_Task requirements_
Copy word for word, please, the lines of the entries below running from the one containing "left shoulder: (520, 210)" to the one containing "right eye: (449, 120)", both ends included.

** Task input follows **

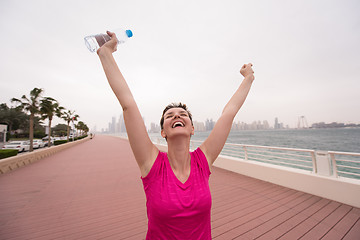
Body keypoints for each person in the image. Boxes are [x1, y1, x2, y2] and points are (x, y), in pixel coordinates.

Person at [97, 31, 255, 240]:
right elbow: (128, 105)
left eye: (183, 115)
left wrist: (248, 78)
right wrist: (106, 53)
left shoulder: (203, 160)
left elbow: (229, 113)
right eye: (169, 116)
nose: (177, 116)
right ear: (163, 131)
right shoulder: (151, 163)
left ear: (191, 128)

** End of Task input **
** Task input follows **

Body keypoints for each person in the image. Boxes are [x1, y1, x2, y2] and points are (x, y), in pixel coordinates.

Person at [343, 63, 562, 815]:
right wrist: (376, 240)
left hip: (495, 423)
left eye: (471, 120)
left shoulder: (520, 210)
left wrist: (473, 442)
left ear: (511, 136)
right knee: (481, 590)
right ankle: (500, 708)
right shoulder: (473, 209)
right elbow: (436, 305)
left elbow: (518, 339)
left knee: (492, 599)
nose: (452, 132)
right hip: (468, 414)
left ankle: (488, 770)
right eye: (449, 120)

** End of Task input **
** Task input follows **

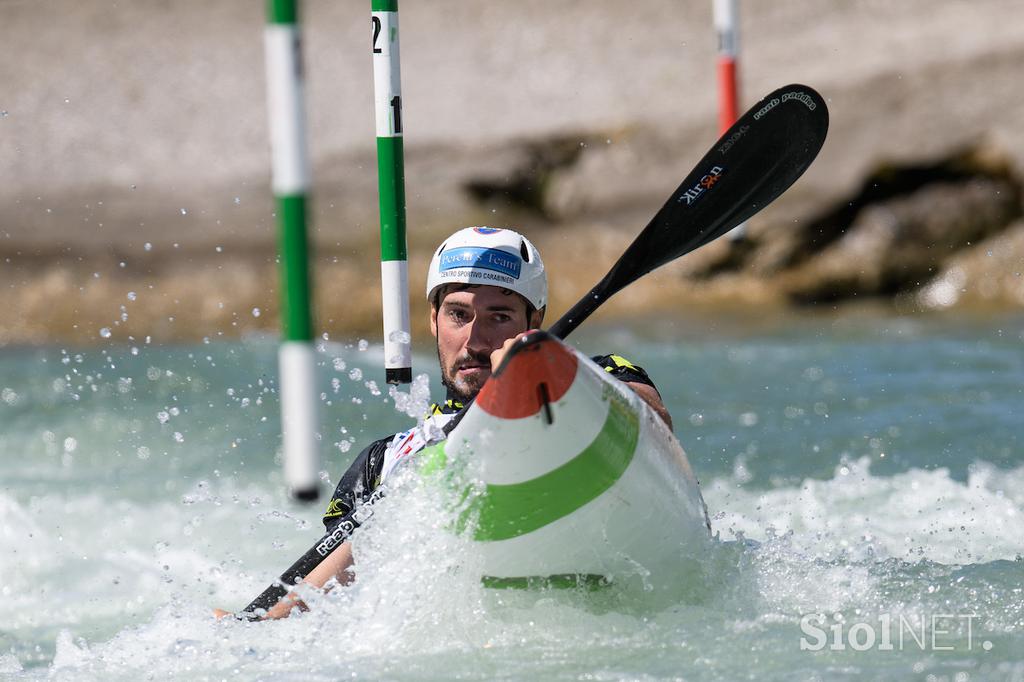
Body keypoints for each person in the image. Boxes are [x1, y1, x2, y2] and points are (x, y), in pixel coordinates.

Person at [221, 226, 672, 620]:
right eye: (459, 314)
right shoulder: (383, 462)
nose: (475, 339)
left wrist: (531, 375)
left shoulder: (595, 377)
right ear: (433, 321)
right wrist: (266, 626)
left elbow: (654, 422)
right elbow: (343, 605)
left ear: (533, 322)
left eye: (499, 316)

** End of Task input **

_Answer to the exercise_
left shoulder: (520, 210)
left wrist: (473, 442)
left ear: (511, 136)
right knee: (481, 590)
right ankle: (500, 708)
right shoulder: (473, 209)
right elbow: (436, 305)
left elbow: (518, 339)
left knee: (492, 599)
nose: (452, 132)
right hip: (468, 414)
left ankle: (488, 770)
right eye: (449, 120)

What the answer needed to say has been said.